Input material:
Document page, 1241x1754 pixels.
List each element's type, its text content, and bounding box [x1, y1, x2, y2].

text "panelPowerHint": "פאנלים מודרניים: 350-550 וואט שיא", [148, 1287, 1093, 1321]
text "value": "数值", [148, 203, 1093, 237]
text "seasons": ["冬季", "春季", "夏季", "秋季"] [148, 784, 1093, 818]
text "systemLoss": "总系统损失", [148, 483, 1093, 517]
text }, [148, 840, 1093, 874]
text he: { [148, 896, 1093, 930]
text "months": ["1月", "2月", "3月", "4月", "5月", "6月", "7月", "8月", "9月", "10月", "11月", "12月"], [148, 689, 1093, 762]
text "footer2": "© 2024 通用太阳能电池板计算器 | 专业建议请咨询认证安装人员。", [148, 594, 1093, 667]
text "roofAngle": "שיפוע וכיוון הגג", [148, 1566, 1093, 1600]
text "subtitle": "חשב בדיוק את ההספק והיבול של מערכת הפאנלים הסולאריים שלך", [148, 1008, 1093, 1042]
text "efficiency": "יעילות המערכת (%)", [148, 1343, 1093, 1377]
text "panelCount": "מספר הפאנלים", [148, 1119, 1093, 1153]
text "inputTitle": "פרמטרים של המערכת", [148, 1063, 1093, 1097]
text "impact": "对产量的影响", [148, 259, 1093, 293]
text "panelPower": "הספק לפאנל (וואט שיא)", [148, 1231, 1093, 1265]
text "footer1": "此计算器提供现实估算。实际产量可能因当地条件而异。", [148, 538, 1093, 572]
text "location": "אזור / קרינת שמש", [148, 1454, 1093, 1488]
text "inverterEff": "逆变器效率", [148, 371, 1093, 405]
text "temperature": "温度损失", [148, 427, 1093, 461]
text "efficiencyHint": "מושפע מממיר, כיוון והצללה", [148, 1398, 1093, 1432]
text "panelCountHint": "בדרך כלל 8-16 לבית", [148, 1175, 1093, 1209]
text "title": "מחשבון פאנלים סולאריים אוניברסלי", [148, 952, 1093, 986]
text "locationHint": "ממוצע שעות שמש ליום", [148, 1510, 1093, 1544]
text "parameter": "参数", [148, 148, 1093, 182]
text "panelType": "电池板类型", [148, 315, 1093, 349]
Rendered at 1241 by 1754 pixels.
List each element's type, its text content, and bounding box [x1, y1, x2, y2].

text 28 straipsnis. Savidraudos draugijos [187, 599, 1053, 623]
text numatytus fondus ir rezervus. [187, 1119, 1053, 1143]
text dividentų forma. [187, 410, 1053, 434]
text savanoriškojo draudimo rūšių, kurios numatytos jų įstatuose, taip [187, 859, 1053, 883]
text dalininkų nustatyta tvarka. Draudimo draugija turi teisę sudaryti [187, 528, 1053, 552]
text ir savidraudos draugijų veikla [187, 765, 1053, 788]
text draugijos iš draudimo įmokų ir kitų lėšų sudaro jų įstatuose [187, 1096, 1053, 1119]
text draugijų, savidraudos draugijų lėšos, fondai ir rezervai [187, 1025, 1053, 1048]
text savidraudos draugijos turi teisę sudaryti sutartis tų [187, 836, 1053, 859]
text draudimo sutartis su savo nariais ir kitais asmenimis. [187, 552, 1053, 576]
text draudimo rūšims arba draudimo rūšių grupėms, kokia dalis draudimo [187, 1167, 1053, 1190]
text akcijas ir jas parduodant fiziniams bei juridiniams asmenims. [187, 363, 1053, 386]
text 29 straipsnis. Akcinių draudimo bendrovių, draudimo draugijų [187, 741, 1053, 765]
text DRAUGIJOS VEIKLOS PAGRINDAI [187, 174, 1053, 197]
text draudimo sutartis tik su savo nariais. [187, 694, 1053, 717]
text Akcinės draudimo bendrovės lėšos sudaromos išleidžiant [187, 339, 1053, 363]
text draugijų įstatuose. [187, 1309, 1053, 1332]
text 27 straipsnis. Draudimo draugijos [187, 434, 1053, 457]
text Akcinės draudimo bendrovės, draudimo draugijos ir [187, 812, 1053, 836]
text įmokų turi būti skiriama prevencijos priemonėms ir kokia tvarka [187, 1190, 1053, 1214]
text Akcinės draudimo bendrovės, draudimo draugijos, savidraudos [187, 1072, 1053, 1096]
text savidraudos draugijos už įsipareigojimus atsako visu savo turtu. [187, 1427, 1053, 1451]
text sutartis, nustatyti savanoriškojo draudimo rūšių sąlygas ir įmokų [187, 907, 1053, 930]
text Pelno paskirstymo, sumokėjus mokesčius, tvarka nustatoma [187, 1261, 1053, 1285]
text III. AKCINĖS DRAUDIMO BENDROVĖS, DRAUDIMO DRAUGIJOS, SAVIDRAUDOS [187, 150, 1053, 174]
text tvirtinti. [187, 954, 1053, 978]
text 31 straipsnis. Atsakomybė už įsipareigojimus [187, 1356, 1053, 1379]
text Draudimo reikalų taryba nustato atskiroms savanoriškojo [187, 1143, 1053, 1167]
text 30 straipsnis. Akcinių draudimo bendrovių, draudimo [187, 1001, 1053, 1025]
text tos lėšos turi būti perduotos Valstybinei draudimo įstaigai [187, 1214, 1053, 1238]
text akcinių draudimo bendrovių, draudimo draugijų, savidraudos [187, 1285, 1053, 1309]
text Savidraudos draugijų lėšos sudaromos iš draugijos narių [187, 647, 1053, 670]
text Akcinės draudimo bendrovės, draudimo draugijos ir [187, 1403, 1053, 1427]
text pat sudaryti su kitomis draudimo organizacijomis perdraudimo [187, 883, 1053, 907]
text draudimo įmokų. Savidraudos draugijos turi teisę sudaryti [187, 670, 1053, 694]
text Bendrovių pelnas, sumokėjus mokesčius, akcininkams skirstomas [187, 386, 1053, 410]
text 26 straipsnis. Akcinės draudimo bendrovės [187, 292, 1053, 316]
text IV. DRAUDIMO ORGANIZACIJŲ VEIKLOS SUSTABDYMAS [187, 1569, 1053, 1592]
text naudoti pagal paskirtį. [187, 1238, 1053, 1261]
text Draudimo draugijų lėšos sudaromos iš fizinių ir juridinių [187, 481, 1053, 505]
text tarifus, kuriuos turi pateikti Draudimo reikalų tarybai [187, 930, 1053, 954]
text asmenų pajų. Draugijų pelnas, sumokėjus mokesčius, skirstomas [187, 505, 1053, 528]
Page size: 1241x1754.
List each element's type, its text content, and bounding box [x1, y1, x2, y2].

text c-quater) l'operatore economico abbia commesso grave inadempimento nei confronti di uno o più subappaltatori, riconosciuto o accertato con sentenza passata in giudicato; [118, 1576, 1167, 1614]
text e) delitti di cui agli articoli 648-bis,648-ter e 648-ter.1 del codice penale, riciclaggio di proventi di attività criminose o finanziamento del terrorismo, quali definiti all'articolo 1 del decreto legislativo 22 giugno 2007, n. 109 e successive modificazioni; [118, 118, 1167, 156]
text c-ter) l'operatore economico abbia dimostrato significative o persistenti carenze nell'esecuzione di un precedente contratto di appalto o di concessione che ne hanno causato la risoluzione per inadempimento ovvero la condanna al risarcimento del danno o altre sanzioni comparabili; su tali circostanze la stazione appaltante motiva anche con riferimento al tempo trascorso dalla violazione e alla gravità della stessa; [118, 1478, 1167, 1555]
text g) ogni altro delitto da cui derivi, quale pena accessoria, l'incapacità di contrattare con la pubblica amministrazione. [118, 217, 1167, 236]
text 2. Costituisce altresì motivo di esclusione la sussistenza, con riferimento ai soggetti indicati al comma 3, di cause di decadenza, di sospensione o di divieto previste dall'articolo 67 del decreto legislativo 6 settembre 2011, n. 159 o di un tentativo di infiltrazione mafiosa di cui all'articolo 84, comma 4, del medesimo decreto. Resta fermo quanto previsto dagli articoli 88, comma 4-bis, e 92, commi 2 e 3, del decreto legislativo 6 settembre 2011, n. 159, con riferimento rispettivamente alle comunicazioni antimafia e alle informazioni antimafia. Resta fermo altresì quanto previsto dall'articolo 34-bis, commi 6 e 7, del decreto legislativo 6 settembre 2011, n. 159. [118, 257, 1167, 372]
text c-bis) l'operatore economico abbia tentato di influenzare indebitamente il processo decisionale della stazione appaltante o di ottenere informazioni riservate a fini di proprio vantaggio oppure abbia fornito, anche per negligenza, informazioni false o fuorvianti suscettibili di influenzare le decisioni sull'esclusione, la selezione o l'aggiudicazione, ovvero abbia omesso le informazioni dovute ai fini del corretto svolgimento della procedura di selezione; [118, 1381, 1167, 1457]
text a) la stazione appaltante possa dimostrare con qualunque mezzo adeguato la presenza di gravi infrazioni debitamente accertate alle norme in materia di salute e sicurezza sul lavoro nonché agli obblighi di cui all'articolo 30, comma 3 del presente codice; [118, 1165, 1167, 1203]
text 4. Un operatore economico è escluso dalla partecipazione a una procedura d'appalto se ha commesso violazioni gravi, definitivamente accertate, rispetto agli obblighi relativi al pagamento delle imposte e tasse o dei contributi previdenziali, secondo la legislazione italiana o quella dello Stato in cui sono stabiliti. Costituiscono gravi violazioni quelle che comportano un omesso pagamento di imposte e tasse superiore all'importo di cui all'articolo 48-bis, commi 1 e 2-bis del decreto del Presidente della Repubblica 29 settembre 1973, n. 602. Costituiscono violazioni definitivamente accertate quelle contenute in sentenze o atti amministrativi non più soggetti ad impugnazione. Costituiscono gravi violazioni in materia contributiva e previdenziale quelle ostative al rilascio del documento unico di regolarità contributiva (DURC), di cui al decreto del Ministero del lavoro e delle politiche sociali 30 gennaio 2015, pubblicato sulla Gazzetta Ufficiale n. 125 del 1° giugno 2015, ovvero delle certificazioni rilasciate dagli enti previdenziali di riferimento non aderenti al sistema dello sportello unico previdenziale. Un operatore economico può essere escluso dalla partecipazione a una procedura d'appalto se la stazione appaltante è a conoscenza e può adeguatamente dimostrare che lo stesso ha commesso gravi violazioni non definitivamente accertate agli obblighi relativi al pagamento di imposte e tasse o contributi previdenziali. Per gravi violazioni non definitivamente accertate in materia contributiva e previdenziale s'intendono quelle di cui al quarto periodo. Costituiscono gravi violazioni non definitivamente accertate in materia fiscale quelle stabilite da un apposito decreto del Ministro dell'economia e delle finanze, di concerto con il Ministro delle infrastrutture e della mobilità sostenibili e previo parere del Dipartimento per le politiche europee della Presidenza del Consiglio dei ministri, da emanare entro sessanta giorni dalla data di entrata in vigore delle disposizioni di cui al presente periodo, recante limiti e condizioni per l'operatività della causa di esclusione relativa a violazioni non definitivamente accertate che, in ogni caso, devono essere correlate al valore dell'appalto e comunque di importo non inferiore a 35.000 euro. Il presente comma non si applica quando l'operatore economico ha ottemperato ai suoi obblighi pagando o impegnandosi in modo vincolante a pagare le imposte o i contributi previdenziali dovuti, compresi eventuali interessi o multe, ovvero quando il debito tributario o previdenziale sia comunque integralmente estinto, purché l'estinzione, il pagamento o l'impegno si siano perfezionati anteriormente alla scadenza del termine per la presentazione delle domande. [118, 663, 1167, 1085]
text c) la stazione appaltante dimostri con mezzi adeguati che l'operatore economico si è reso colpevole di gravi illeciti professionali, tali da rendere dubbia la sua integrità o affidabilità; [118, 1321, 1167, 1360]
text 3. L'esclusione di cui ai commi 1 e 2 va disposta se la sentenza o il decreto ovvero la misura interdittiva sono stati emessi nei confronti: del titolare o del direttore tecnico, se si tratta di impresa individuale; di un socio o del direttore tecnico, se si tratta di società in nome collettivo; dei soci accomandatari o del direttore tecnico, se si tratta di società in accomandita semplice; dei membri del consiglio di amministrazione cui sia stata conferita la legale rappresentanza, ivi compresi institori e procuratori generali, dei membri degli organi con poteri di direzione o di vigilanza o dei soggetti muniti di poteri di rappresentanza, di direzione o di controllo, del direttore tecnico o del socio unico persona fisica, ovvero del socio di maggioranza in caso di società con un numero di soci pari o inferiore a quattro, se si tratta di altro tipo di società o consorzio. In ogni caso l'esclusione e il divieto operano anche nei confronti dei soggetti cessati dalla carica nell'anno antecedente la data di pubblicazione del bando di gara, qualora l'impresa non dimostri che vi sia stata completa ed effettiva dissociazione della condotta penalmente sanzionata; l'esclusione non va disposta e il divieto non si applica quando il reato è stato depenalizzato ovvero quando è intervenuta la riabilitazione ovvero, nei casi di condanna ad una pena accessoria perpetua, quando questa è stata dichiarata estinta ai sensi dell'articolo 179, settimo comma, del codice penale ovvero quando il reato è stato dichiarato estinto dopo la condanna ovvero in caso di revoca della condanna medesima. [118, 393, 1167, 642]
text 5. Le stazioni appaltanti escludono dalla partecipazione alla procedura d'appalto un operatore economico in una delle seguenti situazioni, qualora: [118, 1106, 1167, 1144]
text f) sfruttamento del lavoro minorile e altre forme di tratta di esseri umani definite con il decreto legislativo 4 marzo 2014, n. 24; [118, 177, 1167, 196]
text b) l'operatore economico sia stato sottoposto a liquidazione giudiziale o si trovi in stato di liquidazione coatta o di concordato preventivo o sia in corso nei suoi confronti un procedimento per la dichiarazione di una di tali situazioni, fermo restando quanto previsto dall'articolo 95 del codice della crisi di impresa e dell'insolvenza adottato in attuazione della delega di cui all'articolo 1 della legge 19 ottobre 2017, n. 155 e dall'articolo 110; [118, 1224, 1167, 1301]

Direction: Reproduce verbatim the entries from the line containing "text 28 straipsnis." through the line containing "text savanoriškojo draudimo".

The solution:
text 28 straipsnis. Savidraudos draugijos [187, 599, 1053, 623]
text numatytus fondus ir rezervus. [187, 1119, 1053, 1143]
text dividentų forma. [187, 410, 1053, 434]
text savanoriškojo draudimo rūšių, kurios numatytos jų įstatuose, taip [187, 859, 1053, 883]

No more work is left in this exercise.